Well, for starters, it's a wonderful, wonderful place to be. Clients are the main event. It is never about the lawyers.

On most days, in my experience, the clients' towns are Washington, D.C., Philadelphia, New York, San Francisco, Los Angeles--and also Chicago and Boston. In these venues, you are more likely to do well in a proceeding or transaction if you stick to honesty, aggression and the procedural and ethical rules. Those things are more genuinely respected. It's "more okay" to put the Client First and really move things along. Sure, the above are bigger towns--but in bigger towns (which can intimidate lawyers in lawyer-centric LawyerTowns, where folks are prissier, more thin-skinned, and often have strange inferiority complexes), raw energy and adherence to the rules is not frowned upon. Importantly, there are enough good lawyers in these towns that you never have the pathetic excuse that, "well, I have to be nice to the lawyers here, because I may have another case against them some day". In ClientTown, the faux value of "professionalism" is not a phony shield or sanctuary for slimeballs and slackers to compromise clients; it means, doing the work the right way.

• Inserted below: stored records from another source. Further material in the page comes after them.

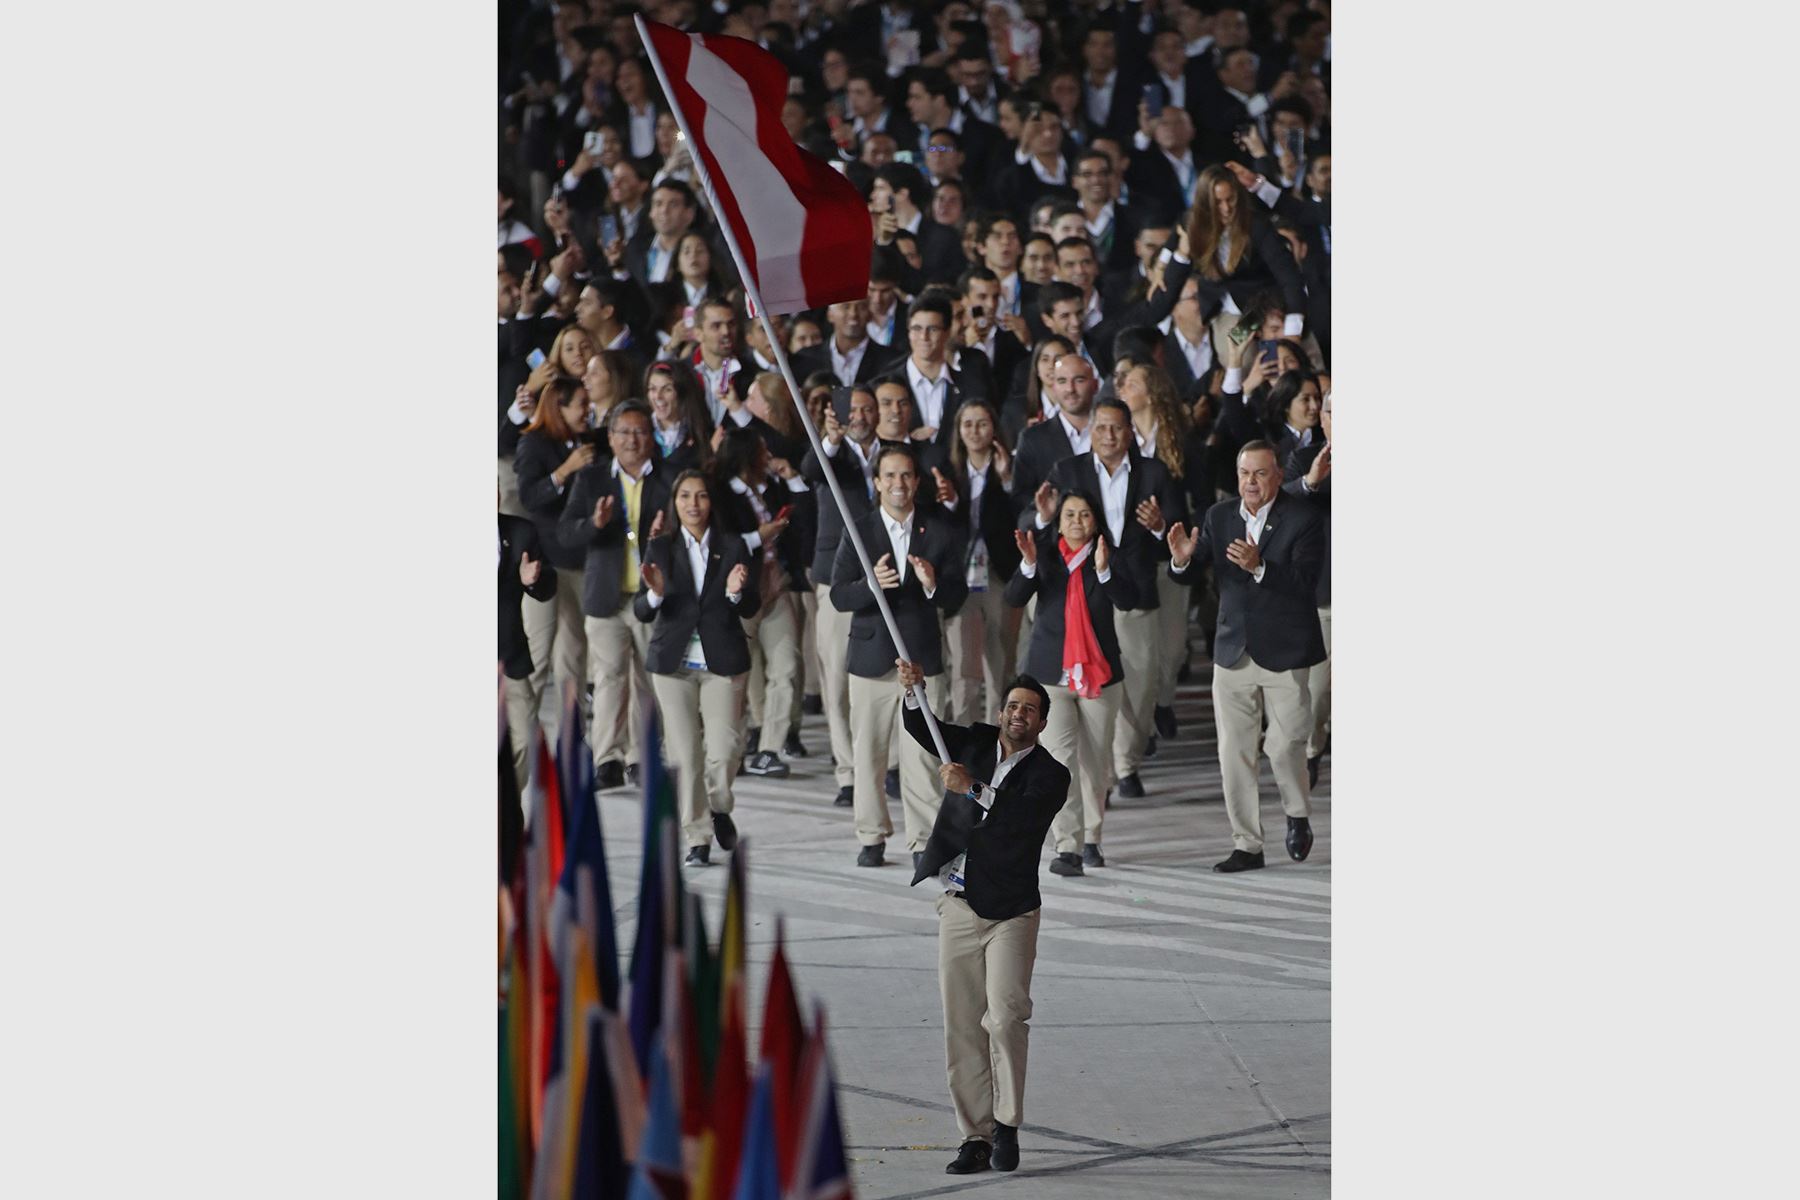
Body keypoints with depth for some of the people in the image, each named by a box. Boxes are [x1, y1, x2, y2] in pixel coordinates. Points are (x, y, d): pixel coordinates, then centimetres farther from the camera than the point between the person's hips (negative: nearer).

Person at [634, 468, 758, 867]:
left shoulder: (733, 546, 3)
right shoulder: (659, 548, 3)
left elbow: (751, 609, 0)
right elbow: (640, 612, -2)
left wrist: (736, 593, -21)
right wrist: (655, 595, -23)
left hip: (722, 660, 0)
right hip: (674, 662, 0)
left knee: (723, 751, -6)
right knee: (683, 754, -2)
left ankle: (720, 809, 25)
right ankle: (696, 838, 6)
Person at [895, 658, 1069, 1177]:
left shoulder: (1050, 774, -2)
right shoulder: (975, 743, 11)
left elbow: (1024, 818, -19)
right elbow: (923, 730, 4)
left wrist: (974, 789, -28)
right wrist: (912, 691, -15)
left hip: (1010, 910, -4)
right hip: (958, 906, 4)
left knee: (1005, 1016, -17)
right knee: (962, 1027, 4)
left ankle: (1006, 1124, -2)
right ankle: (975, 1135, 9)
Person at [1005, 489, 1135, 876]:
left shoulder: (1110, 557, 1)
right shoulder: (1045, 554, 1)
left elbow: (1127, 600, -15)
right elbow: (1014, 598, -10)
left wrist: (1104, 570, -33)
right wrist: (1028, 564, -28)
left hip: (1100, 673, 1)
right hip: (1052, 674, -1)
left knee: (1096, 761, 10)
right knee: (1060, 758, -13)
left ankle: (1091, 840, 26)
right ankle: (1067, 847, -17)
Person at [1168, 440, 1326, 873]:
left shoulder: (1304, 518, -8)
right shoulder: (1218, 517, 6)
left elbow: (1304, 582, -17)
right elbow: (1192, 576, 3)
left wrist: (1259, 567, -32)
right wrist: (1182, 560, -20)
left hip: (1283, 651, -4)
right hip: (1233, 652, 4)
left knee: (1285, 745, -4)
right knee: (1234, 752, 3)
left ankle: (1298, 816, 25)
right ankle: (1246, 845, 10)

In ClientTown, you are free to work for clients. In ClientTown, clients are more than "equipment". They are always way more important than lawyers. In ClientTown, you are "nice"--but you put the client first. If opposing counsel takes advanatage of your being nice, or delays or gets in the way of your clients' agendas, in ClientTown, you can pull out the stops. Honest, aggressive and client-oriented is okay, good, the norm. Candor is more real. And, in ClientTown, it's even okay to be rude--if your client is being shortchanged or lied to, you can turn up the volume a little gets attention. Some opposing counsel who hate what they are doing and/or are lazy and/or slimey need to be yelled at, and often, in the most "unprofessional" manner you can muster. Not every day, maybe--but on a few. In ClientTown, you forget about the other lawyers and think about your client. You are not trying to be popular--unless that helps the client. You conduct all your communications and actions as if the client is at your side, right there watching and listening.

In ClientTown, it is never about the lawyers.